⁴ Computer Science Department, Community College, King Saud University, Riyadh 11437, Saudi Arabia.
⁵ Mathematics and Computer Science Department, Faculty of Science, Menofia University, Shebin Elkom 6131567, Egypt.

Abstract

In the realm of hyperspectral image classification, the pursuit of heightened accuracy and comprehensive feature extraction has led to the formulation of an advance architectural paradigm. This study proposed a model encapsulated within the framework of a unified model, which synergistically leverages the capabilities of three distinct branches: the swin transformer, convolutional neural network, and encoder-decoder. The main objective was to facilitate multiscale feature learning, a pivotal facet in hyperspectral image classification, with each branch specializing in unique facets of multiscale feature extraction. The swin transformer, recognized for its competence in distilling long-range dependencies, captures structural features across different scales; simultaneously, convolutional neural networks undertake localized feature extraction, engendering nuanced spatial information preservation.

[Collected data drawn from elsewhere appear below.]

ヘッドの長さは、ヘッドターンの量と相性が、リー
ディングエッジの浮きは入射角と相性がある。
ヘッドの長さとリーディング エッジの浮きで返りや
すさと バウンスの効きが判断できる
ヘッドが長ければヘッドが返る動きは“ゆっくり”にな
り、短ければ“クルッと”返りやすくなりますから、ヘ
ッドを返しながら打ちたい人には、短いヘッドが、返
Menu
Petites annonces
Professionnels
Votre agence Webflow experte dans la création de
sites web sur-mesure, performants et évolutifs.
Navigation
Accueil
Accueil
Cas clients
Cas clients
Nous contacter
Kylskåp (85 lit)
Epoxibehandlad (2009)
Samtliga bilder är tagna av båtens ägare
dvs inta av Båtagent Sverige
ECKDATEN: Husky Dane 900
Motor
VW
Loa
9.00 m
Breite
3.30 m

The encoder-decoder branch undertakes comprehensive analysis and reconstruction, fostering the assimilation of both multiscale spectral and spatial intricacies. To evaluate our approach, we conducted experiments on publicly available datasets and compared the results with state-of-the-art methods. Our proposed model obtains the best classification result compared to others. Specifically, overall accuracies of 96.87%, 98.48%, and 98.62% were obtained on the Xuzhou, Salinas, and LK datasets.

Keywords: convolutional neural network; deep learning models; feature extraction; hyperspectral image classification; multiscale features; swin transformer.

Grants and funding

This work was funded by the Researchers Supporting Project Number (RSP2023R102), King Saud University, Riyadh, Saudi Arabia.